It is easy to make fun of other people with whom we disagree, but when it comes down to it, how do we really know when we are being smart about something vs. getting it all wrong? Gut feeling? Our friends agree with us? Some smart person tells us what to think? This is a problem that as plagued humanity since the first time anyone tried to establish ground rules for leaving flint chips around the camp where our unshodden Neanderthals brothers and sisters, who came by to visit now and then, would step on them1.
Practical Wisdom: The Right Way to Do the Right Thing by Swarthmore Professors Barry Schwartz and Kenneth Sharpe is meant to be a sort of field guide to Wisdom. I have not read it, but but it looks interesting. From the book’s web site:
The book is a culmination of Schwartz and Sharpe’s long-time academic collaboration on the contemporary, everyday applications of Aristotelian practical wisdom, based on knowing what needs to be done in ethical dilemmas and acting upon this knowledge for the greater good. The book cites modern-day successes of practical wisdom in health care, education and the legal system.
Aristotle is more relevant than ever today, according to Schwartz, as the “more heterogeneous society becomes, the harder it is to come up with rules that work for all people and all situations.” Wise qualities such as empathy, patience and self-integrity must guide modern professional and personal ethics, instead of an overreliance on rules.
The “wisdom deficit” in the modern age, he contends, lies in the “combination of excessive reliance on rules and incentives and a collective cynicism or embarrassment when it comes to talking about virtue.” Rules and incentives have only propagated overly bureaucratic, inefficient social institutions that discourage professionals from sympathizing and practicing personal discretion.
The reason I bring this up now is because Skeptically Speaking #114 is going to be an interview of the authors.

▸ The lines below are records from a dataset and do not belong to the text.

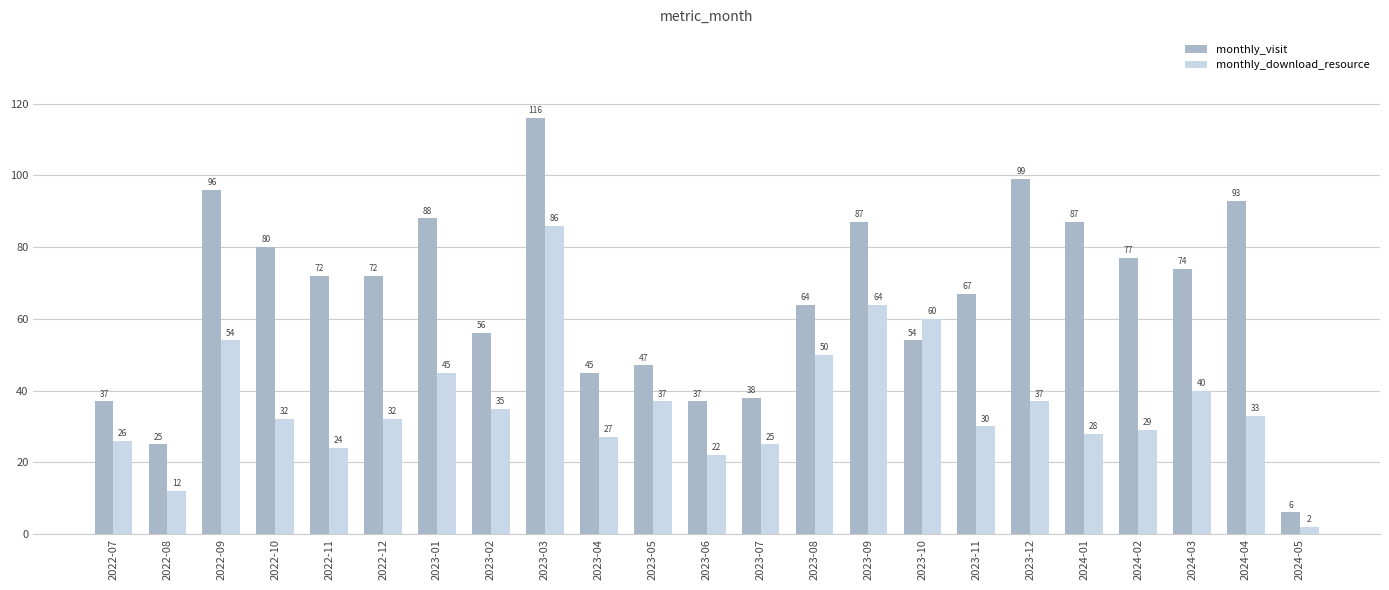

At which label does monthly_visit first exceed 72?

2022-09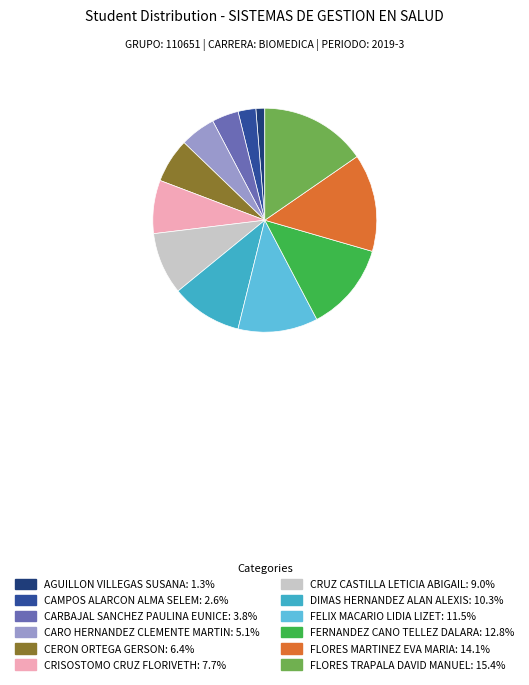

Approximately how many times larger is the value at CAMPOS ALARCON ALMA SELEM: 2.6% compared to CRISOSTOMO CRUZ FLORIVETH: 7.7%?

0.3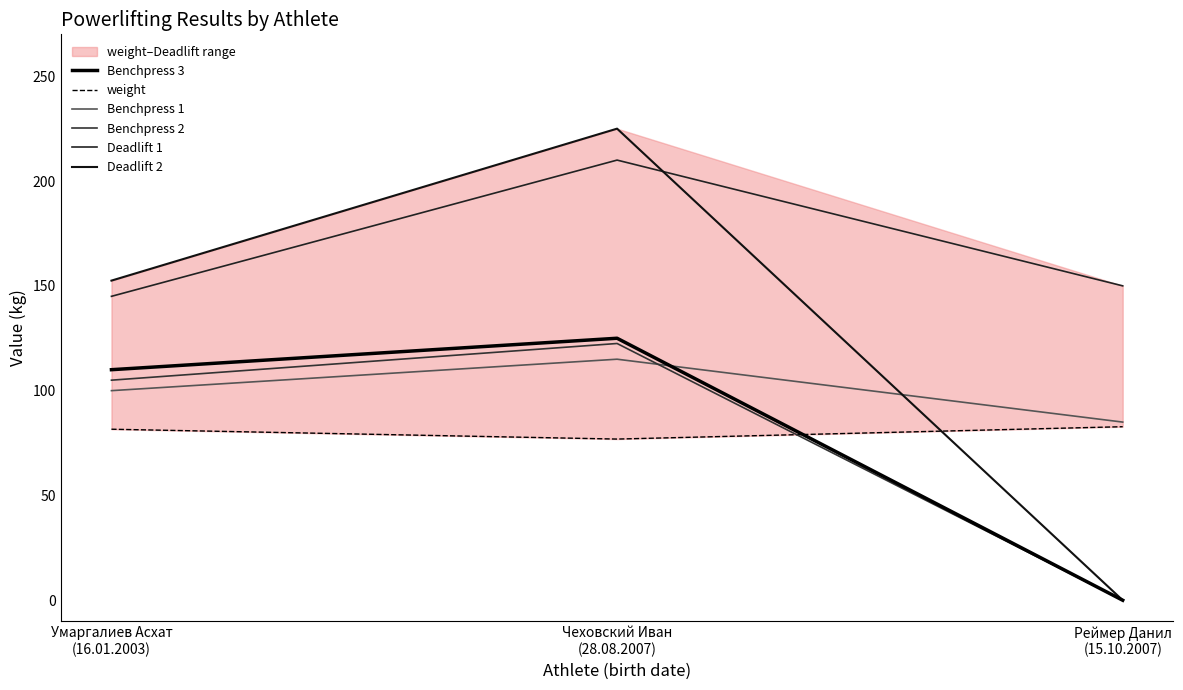

What is the sum of the Benchpress 3 values at Реймер Данил
(15.10.2007) and Чеховский Иван
(28.08.2007)?

125.0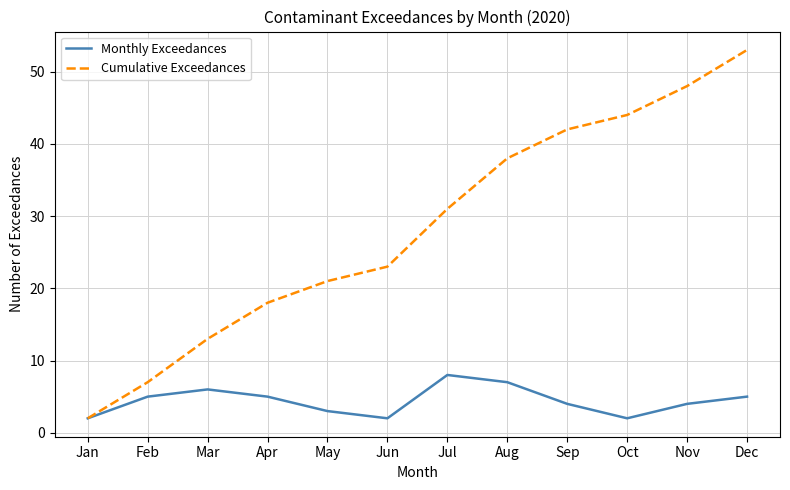

Rank the series at Aug from lowest to highest value.

Monthly Exceedances, Cumulative Exceedances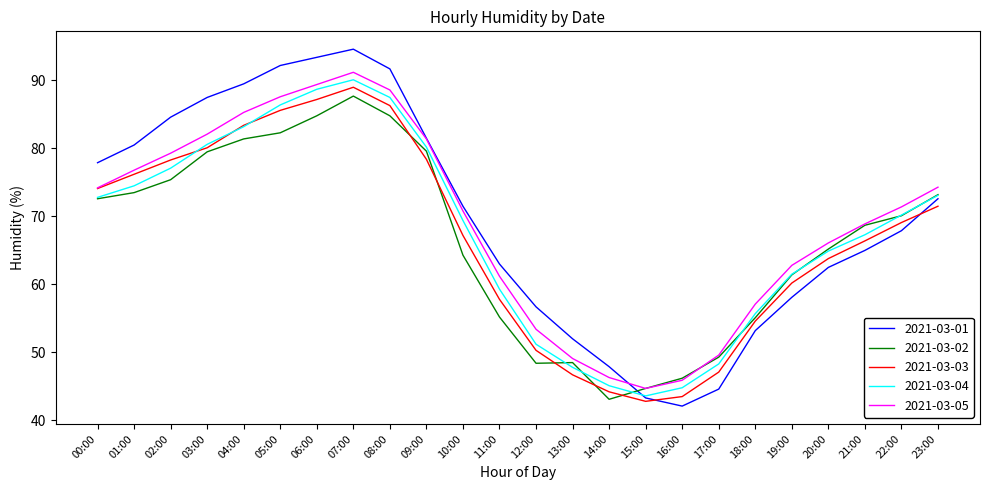

What position from the left is 10:00?

11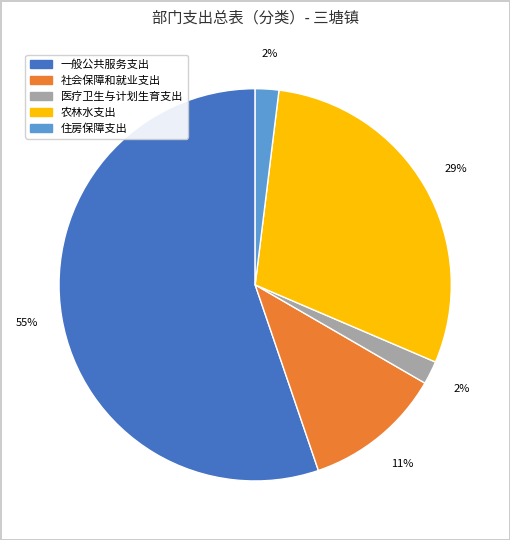

What percentage is the 医疗卫生与计划生育支出 slice, to the nearest percent?

2%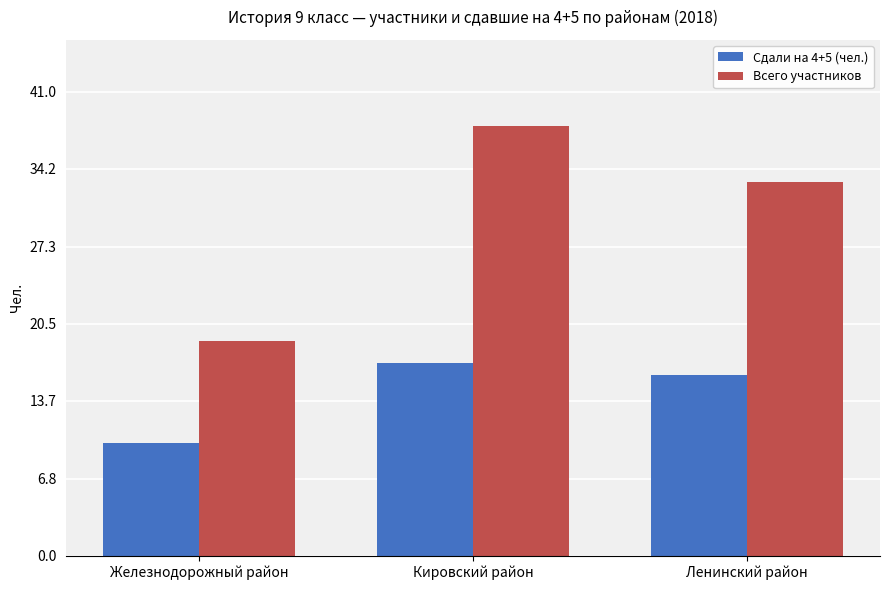

The Всего участников series shows 6.7 at Ленинский район. True or false?

False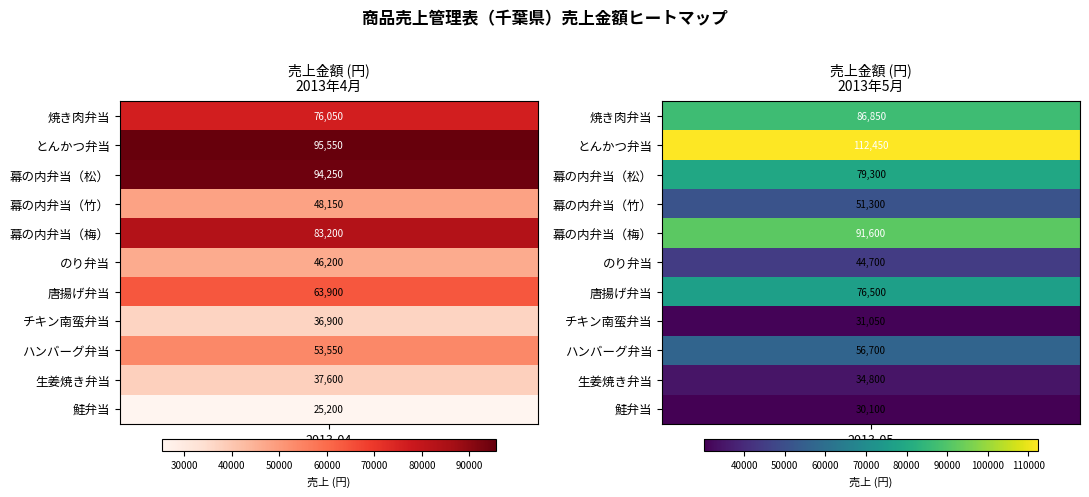

Is the value of 鮭弁当 at 2013-04 greater than the value of のり弁当 at 2013-04?

No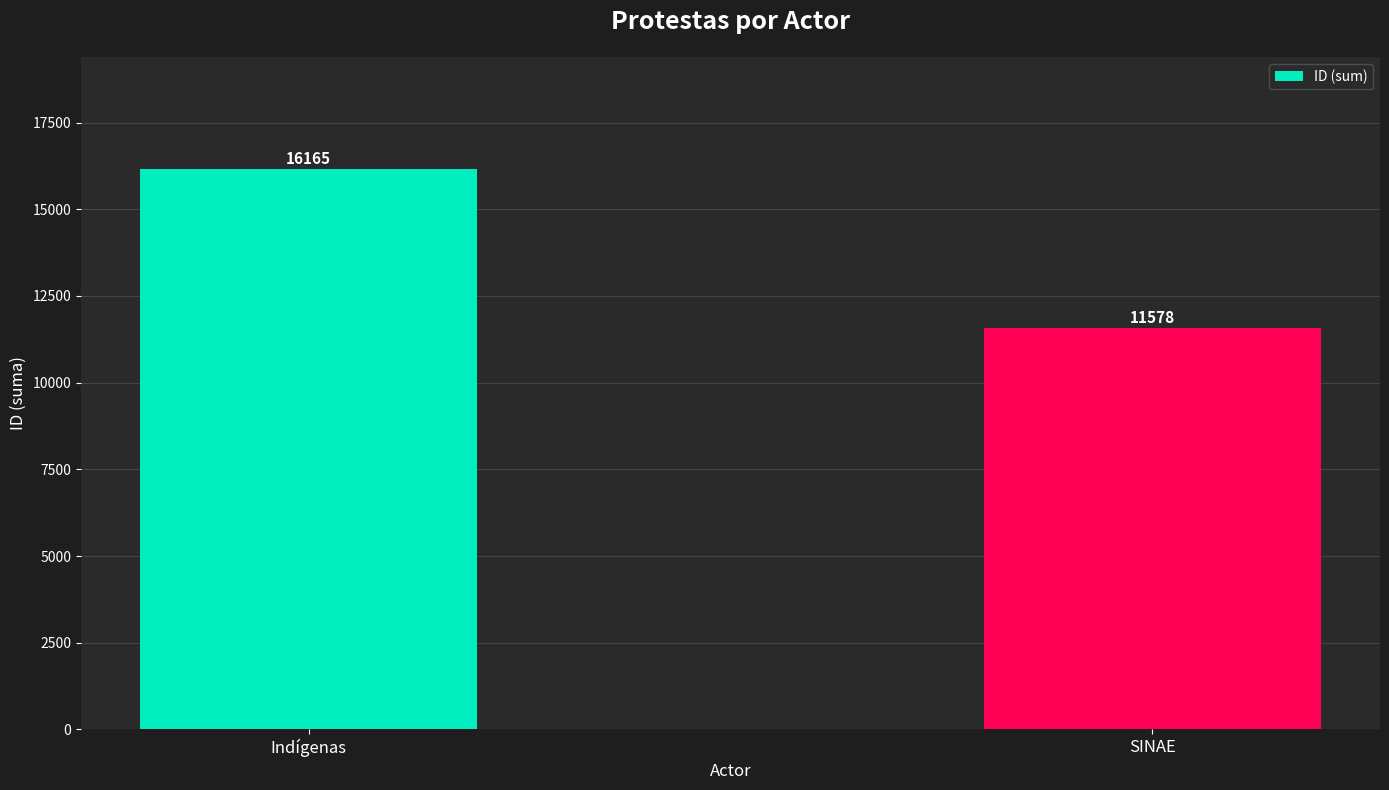

The value at SINAE is 5771. True or false?

False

What exactly is “wisdom,” and how can we apply it in our daily lives? We’re joined by Barry Schwartz, Dorwin Cartwright Professor of Social Theory and Social Action at Swarthmore College, and Kenneth Sharpe, William R. Kenan, Jr., Professor of Political Science at Swarthmore College. They’ll discuss their new book Practical Wisdom: The Right Way to Do The Right Thing. And we’re joined by Brendan O’Brien, to learn about :60 Second Science, the international science video competition.
This show records live on Sunday, May 29 at 6 pm MT. Email your questions now, or join the discussion on Sunday! The podcast will be available to download at 9 pm MT on Friday, June 3.
And don’t forget, a few days after that, on Sunday morning, Desiree and I will sit down on Atheist Talk Radio to hammer out some of the differences between skeptical and atheist factions in how to approach, well, skepticism and atheism.
110 points to anyone who can identify the literary allusion I’ve made here!
I have yet to see anyone who venerates Aristotle a great deal be worthwhile as a source of wisdom. Ayn Rand springs to mind. Leo Strauss. Alan Bloom, author of the faux-Classicist neocon panegyric “The Closing of the American Mind.” Their purported wisdom line rhetoric is reminiscent to me, of all 3 of the above.
The truth is, the philosophical line allegedly starting with Socrates and ending with Aristotle via Plato was an Establishment ass-kissing, slavery-loving, largely anti-empirical one, filled with paens to obedience and a rather cultlike devotion to leaders with forensics talents vs. scientific ones.
The Pre-Socratics were better than Socrates by miles – much more modern, for one thing. Plato’s contemporaries were also more pragmatic and empirical than him. And its not for nothing that people pointed out Aristotle preferred theory to fact checking, to the point of saying women had fewer teeth without ever looking at the mouths of actual women. At least some of the veneration of Aristotle comes from his status, I would think obviously, as tutor to the son of the dictator Philip of Macedon.
Aristotle is simply NOT more relevant than ever. That’s a bizarre and cultist assertion. Whatever his importance was in his time and place, or even in the Renaissance, is it actually reasonable to assume that it’s become greater than that?
Just reporting that so far these things have always turned out to be academicized conservatism.
My motto lately has been, “Never break a rule you don’t understand.”
This book is next on my audible reading list.